The puzzle feels a little bit like it was designed for anyone old enough to have driven a PASEO (36A: Old Toyota coupe) or seen "Bedtime for BONZO" in the theater (27D: "Bedtime for ___"). Except for ALTPOP, it stays in pretty familiar, slightly olden crossword territory, though some of the cluing keeps us reasonably up to date: e.g. OLAF Scholz only just took office, and TOBY Keith is ... still alive, presumably. Speaking of OLAF, I made a specific note to remember that there was a new OLAF on the crossword clue horizon and I *still* forgot his name today. Or, rather, I thought, "well it can't be OLAF, that's a Scandinavian name..." Wrong. Well, right, it is a Norwegian name, but apparently it's a name in lots of countries, so ... welcome, New OLAF. I'm guessing you'll be with us for a Very long time.

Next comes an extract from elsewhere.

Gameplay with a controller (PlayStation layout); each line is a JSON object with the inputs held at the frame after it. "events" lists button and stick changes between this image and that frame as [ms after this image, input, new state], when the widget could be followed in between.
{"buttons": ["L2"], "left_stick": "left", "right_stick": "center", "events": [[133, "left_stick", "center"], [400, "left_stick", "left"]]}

Aside from the hesitation around OLAF, the only other slower-downer I hit today was BANYAN TREE, and only because I figured I didn't know what it was (3D: Sacred Indian plant also called the strangler fig)—I thought "plant" was going to refer to some kind of herb or spice. I don't usually think of trees as plants, though, of course, they are. I left that side of the grid alone, but while I was solving the *other* side of the grid, some background program running in my brain went "psst, buddy—it's BANYAN TREE." And *that*, I've heard of. Seen BANYAN in crosswords. May actually have *learned* BANYAN from crosswords. After that, the only challenge was piecing together the ridiculous theme "message," and that was not, ultimately, that difficult. 


I realized I'm never going to like SPITS clued as a verb (25D: Barely rains). Give me the roasting sticks or give me ... well, nothing. Cluing it in reference to rain doesn't de-salivate the answer, so, no, pass. Not sure why the PROM QUEENS clue (11D: These women "rule" the dance) wasn't something more playful and question-marky like [Women who rule the dance floor?] (that way, the phrasing is more natural and there's no need for the glaring quotation marks around "rule") Also, I think a. increasingly you are seeing PROM QUEENS who are not women (nonbinary and genderfluid people have "won" these "titles" in recent years), and b. schools are starting to do away with the heterosexist king/queen paradigm entirely. Still, I think PROM QUEENS is a good answer. It's a bright, original phrase, and it brings much needed pop to this otherwise fairly plain grid.